● Consignes: Dites si chacune des affirmations suivantes concorde avec la source, en répondant par oui ou par non et en citant mot pour mot le passage qui tranche : 1. Un smartphone classique contient 54 matières premières différentes. 2. Le projet Arctic Connect est porté par une entreprise chinoise. 3. Une heure de télévision mobilise plus de 5 kg de ressources.

Le déploiement de l’épine dorsale d’Internet est impacté par des enjeux géopolitiques. Guillaume Pitron relate le coup de force de l’Egypte qui a augmenté ses tarifs sur le nœud du canal de Suez et entraîné la construction d’un tracé alternatif par Google, l’aventure des nouvelles autoroutes de l’arctique avec le projet Arctic Connect du finlandais Cinia qui permettrait d’économiser 12 000km pour relier l’Asie à l’Europe, les ambitions de la Chine déployant ses routes de la soie numériques après avoir maîtrisé en 20 ans toutes les technologies nécessaires. « A l’époque où les Européens tiraient jusqu’à l’Afrique leurs circuits baptisés « fraternité » ou « amitié » succède celle où Pékin s’apprête à faire atterrir « Peace » à Marseille, non sans avoir provoqué au passage des inquiétudes, côté français, sur les risques d’espionnage de cette opération  ».

 3 - Un bilan environnemental préoccupant

Smartphones, puces électroniques, centres de données, les enquêtes de Guillaume Pitron et ses collaborateur(trice)s montre que leur fabrication et leur maintenance engendre une forte consommation de matières, d’énergie et d’eau. L’extraction des matières premières nécessaires est source de pollutions et de conditions de travail dégradées, le refroidissement des usines de semiconducteurs et des data centers recourt aux gaz fluorés bien plus nocifs que le CO2.

3-1 Quid de la dématérialisation ?

« Un smartphone classique incorpore 54 matières premières différentes, contre seulement 10 pour le téléphone des années 1960 et 29 pour le portable des années 1990. La fabrication des smartphones exige le déploiement d’une ingénierie très complexe et énergivore, elle est responsable de 80% de sa dépense énergétique au cours de son cycle de vie  ».

L’institut de Wuppertal (Allemagne) a élaboré un indicateur mesurant l’incidence matérielle de nos modes de vie. Le « Material Input Per Service unit » MIPS, soit la quantité de ressources nécessaires à la fabrication d’un produit ou d’un service. Cette approche occasionne une mobilisation connue sous le nom de facteur 4 : si l’on divisait par quatre notre consommation de matière et d’énergie cela permettrait de produire 2 fois plus de biens tout en divisant par 2 l’impact matériel de nos modes de vie. Or l’inflation des usages numériques va en sens inverse. Le rapport entre le poids d’un équipement ou d’un service numérique et celui des ressources qui ont été mobilisées pour le produire est vertigineux.

« Ainsi un ordinateur de 2kg a mobilisé 22kg de produits chimiques, 240 kgs de combustible et 1,5 tonne d’eau claire. C’est le MIPS d’une puce électronique qui bat tous les records : 32kg de matière pour un circuit intégré de 2g. Une heure de télévision mobilise de 1 à 2kg de ressources, un SMS pèse 0,632kg. Les données mobilisées pour le calcul du MIPS, souvent issues d’estimation et d’avis d’expert sont affectées d’imprécisions mais les ordres de grandeur sont parlants  ».

● Données enregistrées:
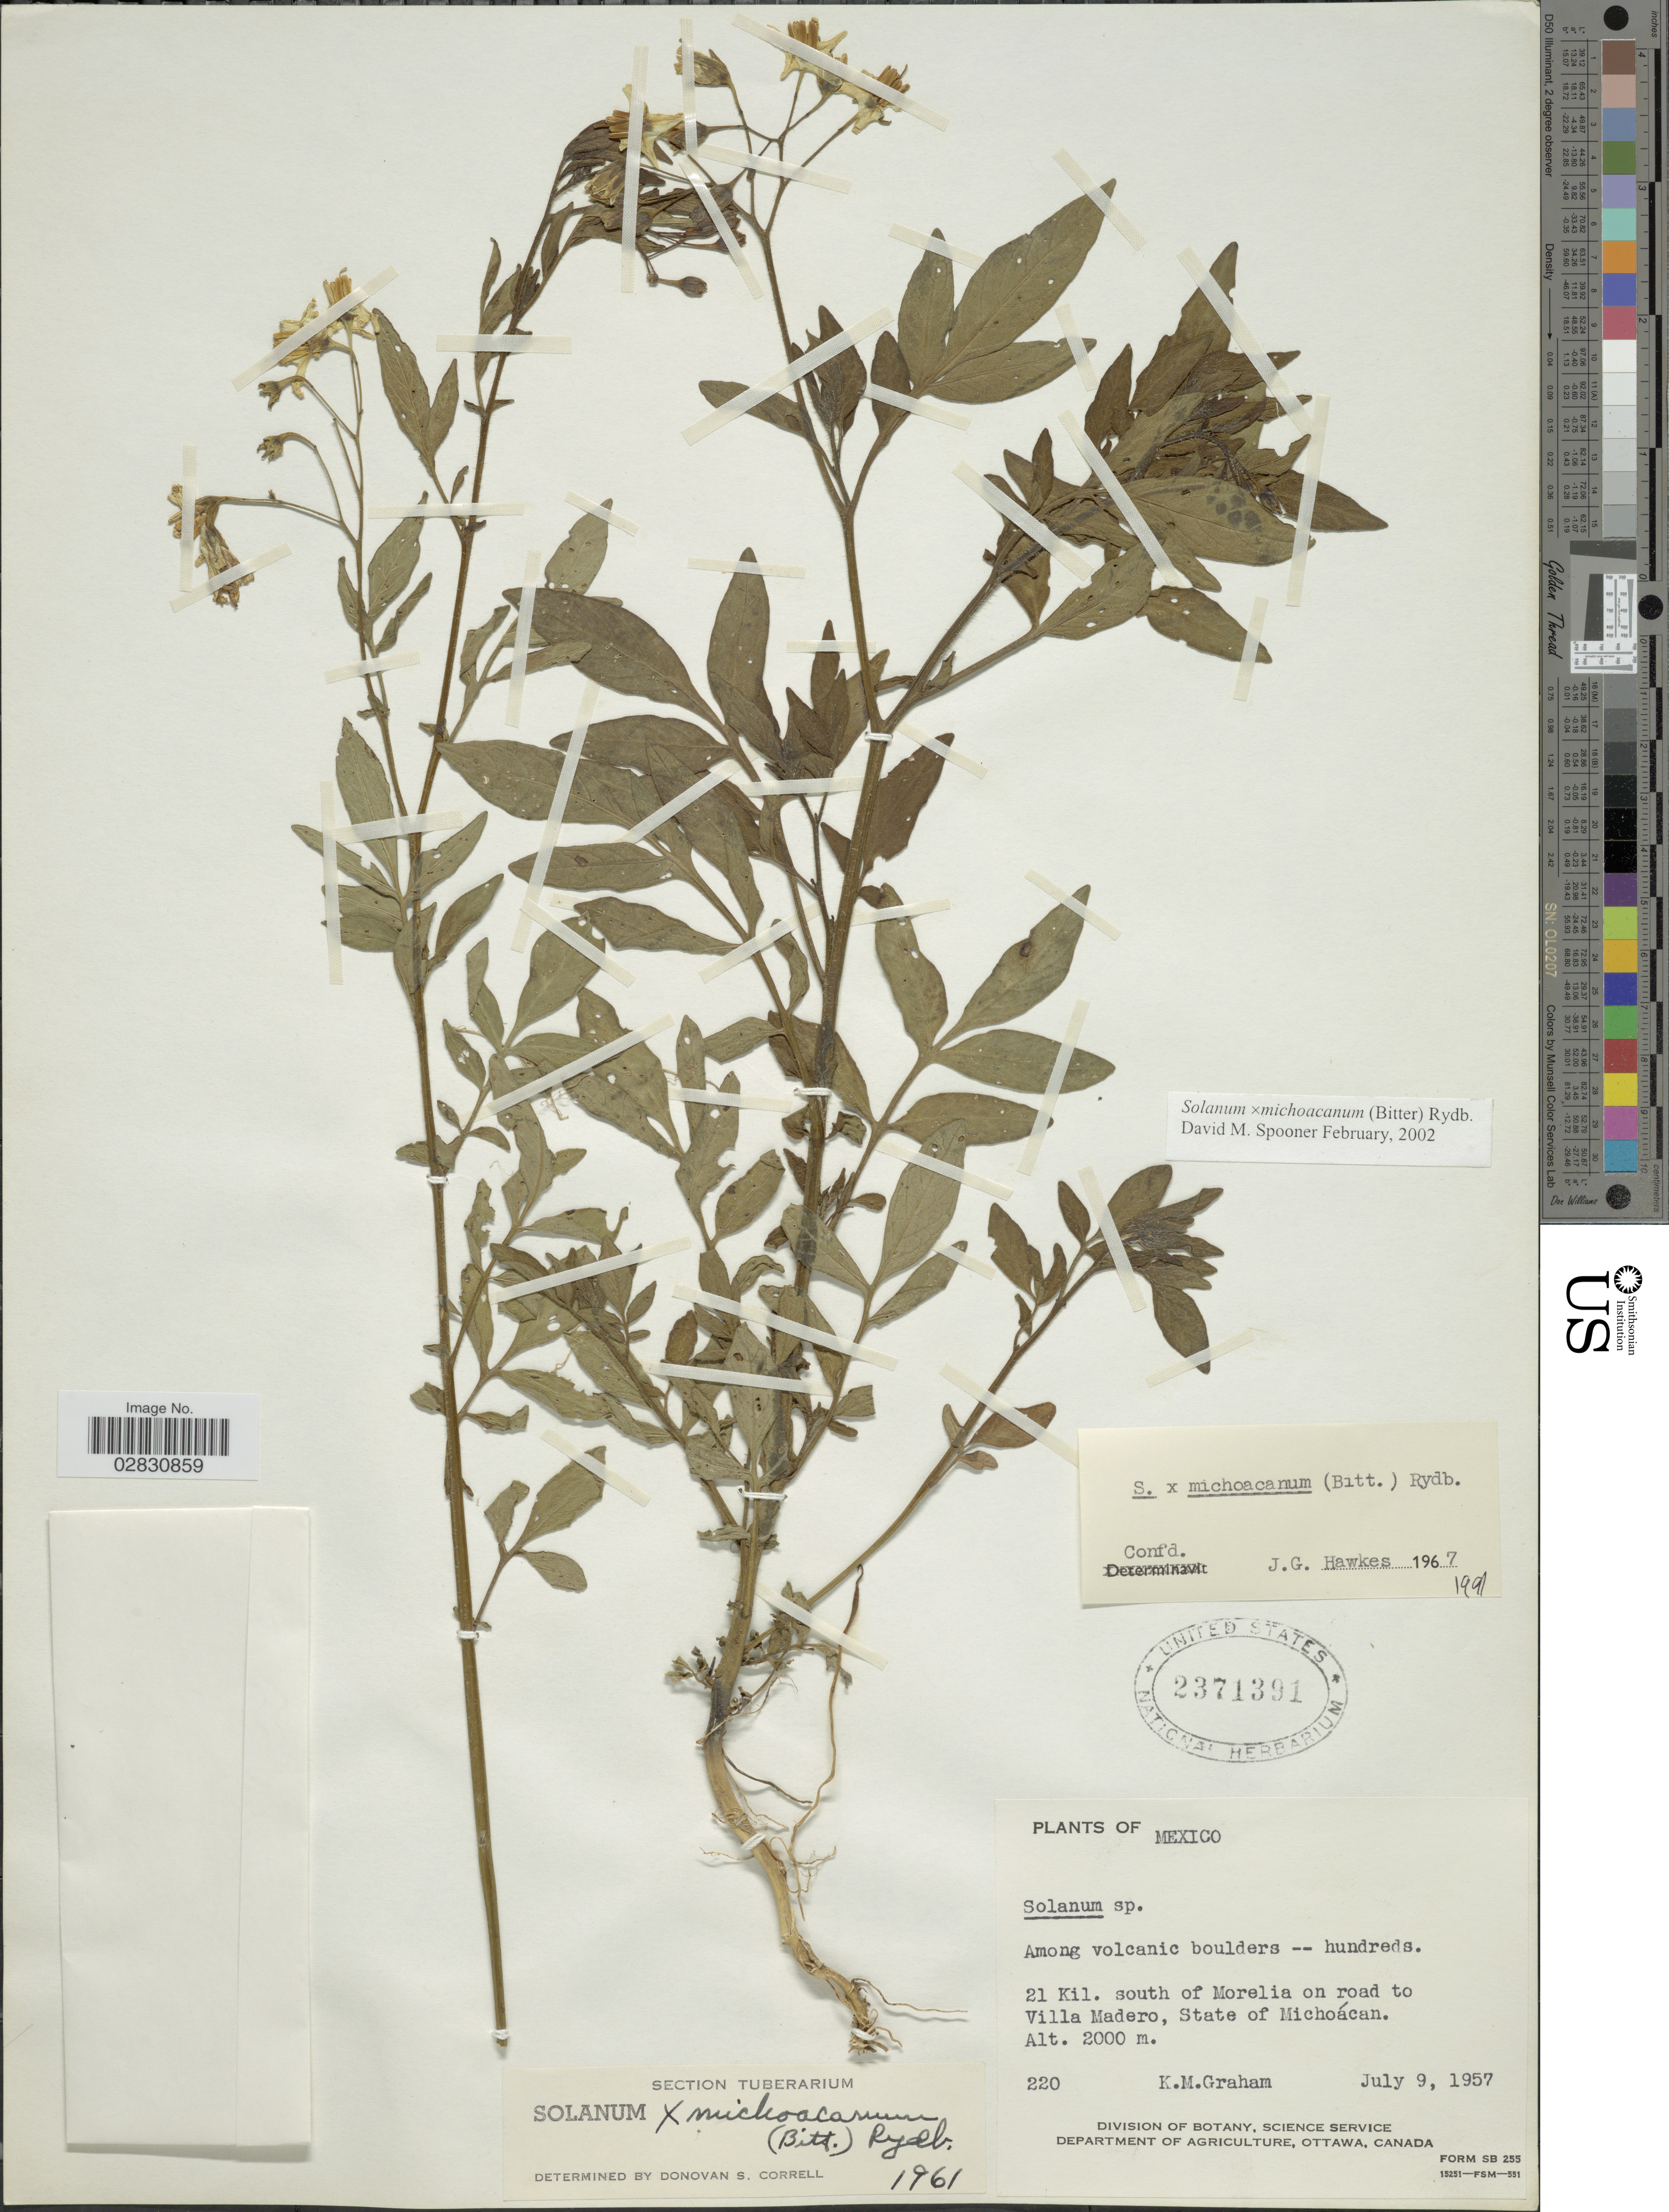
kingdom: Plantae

● Réponse:
1. Oui : « Un smartphone classique incorpore 54 matières premières différentes ».
2. Non : « le projet Arctic Connect du finlandais Cinia ».
3. Non : « Une heure de télévision mobilise de 1 à 2kg de ressources ».